In seinem Beschluss vom 2. November 2023 (Az. 2 BvR 441/23) hat sich das Bundesverfassungsgericht dazu geäußert, unter welchen Voraussetzungen es einem Ausländer zuzumuten ist, Deutschland zur Durchführung eines Visumverfahrens in seinem Heimatland zu verlassen und damit eine wenigstens vorübergehende Trennung von seinen hier aufenthaltsberechtigten Kindern hinzunehmen. Das Verwaltungsgericht Würzburg und der Verwaltungsgerichtshof München hielten eine solche vorübergehende Trennung im entschiedenen Verfahren für zumutbar, das Bundesverfassungsgericht sah in der von diesen Gerichten vorgenommenen Rechtsauslegung einen zweifachen Verstoß gegen Art. 6 Abs. 1 und 2 GG (Schutz von Ehe und Familie, Elternrecht).
Zum einen hätten die Fachgerichte schon nicht dargelegt, warum die Nachholung des Visumverfahrens für einen Familiennachzug gerade erforderlich gewesen sein solle. Im entschiedenen Verfahren hätte die Erteilung einer Aufenthaltserlaubnis nach § 25b Abs. 1 AufenthG im Raum gestanden, für die das Visumerfordernis nicht gelte. Insoweit hätte es näherer Erläuterung bedurft, ob und weshalb es gleichwohl im Lichte des Art. 6 Absätze 1 und 2 GG notwendig gewesen sei, den Beschwerdeführer auf das Visumverfahren für den von ihm begehrtem Familiennachzug zu verweisen.

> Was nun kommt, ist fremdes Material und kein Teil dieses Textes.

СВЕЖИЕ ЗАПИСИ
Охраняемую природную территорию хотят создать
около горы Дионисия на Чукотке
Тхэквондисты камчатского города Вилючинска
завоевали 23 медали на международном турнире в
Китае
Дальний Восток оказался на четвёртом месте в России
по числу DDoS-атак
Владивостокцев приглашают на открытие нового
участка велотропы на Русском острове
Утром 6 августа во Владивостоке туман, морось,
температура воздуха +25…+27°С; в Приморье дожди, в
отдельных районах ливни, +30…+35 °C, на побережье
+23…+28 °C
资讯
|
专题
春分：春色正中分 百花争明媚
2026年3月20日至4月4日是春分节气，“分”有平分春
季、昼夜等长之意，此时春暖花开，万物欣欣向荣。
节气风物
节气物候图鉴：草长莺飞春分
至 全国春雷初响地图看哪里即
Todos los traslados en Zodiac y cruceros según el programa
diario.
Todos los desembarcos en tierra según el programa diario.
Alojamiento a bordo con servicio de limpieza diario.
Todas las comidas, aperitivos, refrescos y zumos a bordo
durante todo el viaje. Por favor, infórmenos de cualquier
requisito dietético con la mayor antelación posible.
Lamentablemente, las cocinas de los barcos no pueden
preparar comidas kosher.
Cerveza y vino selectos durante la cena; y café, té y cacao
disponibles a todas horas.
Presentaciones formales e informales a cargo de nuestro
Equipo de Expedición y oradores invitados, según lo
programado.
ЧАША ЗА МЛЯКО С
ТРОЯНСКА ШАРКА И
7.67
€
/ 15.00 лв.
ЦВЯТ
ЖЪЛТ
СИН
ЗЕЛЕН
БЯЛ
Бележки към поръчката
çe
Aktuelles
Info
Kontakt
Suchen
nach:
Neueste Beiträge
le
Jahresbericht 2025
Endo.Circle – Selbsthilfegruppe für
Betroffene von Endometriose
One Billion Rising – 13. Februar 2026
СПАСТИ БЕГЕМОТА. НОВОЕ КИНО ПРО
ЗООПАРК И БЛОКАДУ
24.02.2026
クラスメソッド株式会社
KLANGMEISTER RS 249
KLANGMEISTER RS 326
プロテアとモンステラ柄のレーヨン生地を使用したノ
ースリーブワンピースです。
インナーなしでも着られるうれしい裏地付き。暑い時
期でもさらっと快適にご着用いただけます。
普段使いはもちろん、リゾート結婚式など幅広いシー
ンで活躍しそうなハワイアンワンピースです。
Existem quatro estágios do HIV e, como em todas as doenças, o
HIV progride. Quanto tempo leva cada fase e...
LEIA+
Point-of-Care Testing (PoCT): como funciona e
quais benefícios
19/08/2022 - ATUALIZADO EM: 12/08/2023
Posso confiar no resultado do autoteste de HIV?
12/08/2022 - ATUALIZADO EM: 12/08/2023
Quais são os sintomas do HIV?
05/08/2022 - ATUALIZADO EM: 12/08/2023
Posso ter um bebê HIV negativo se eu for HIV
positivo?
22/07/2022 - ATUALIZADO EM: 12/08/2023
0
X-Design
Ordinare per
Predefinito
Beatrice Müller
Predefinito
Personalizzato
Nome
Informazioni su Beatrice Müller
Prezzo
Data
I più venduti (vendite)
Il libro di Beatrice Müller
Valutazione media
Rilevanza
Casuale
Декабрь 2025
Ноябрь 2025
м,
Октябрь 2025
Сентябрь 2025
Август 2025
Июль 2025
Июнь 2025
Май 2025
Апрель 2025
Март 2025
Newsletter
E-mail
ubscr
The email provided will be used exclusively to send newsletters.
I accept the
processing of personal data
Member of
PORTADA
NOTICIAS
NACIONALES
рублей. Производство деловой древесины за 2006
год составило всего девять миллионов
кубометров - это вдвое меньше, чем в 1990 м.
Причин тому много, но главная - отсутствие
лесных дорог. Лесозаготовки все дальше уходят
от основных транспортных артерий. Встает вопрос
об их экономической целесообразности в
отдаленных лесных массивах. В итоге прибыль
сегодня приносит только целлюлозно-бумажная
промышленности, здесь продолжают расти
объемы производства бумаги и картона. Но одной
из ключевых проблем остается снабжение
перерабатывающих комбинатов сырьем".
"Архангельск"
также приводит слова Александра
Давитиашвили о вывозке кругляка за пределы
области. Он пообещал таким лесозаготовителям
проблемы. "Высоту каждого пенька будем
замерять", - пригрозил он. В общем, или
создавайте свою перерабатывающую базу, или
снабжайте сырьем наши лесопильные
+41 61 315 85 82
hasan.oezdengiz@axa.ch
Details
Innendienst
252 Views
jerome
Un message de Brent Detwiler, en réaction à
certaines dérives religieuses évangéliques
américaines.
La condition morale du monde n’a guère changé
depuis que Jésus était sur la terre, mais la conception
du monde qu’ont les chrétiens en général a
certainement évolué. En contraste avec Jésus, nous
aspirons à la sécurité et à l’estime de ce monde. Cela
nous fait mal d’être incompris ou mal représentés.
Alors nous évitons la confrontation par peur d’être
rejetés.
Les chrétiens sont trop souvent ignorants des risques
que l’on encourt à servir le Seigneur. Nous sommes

Zum anderen hätten beide Fachgerichte nicht auf Grundlage einer tragfähigen Prognose entschieden, dass die Verweisung des Beschwerdeführers auf die Nachholung des Visumverfahrens vom Ausland aus eine lediglich vorübergehende und keine dauerhafte Trennung für den Beschwerdeführer und seine Kinder zur Folge haben werde. Der Verwaltungsgerichtshof habe lediglich ausgeführt, dass die Erteilung der Aufenthaltserlaubnis „in Betracht“ komme, weil die Ausländerbehörde vom Vorliegen einer außergewöhnlichen Härte im Sinne des § 36 Abs. 2 Satz 1 AufenthG ausgehe. Dies genüge nicht, zumal nicht die Ausländerbehörde über die Erteilung des Visums zu entscheiden habe, sondern die Auslandsvertretung. Ob der Verwaltungsgerichtshof selbst vom Vorliegen einer außergewöhnlichen Härte ausgehe, lasse sich seinem Beschluss nicht eindeutig entnehmen, es sei mangels näherer Subsumtion auch nicht erkennbar, worauf der Verwaltungsgerichtshof diese Annahme stützen würde. Infolgedessen begründe der Verwaltungsgerichtshof auch nicht hinreichend, weshalb die allgemeine Regelerteilungsvoraussetzung der Lebensunterhaltssicherung der Erteilung einer Aufenthaltserlaubnis nicht entgegenstehen werde, und fehle es im Hinblick auf das Wohnraumerfordernis an einer hinreichenden Begründung der Annahme, dass „nicht zwingend“ davon auszugehen sei, dass der Beschwerdeführer seine derzeitige Wohnung aus finanziellen Gründen aufgeben müsse.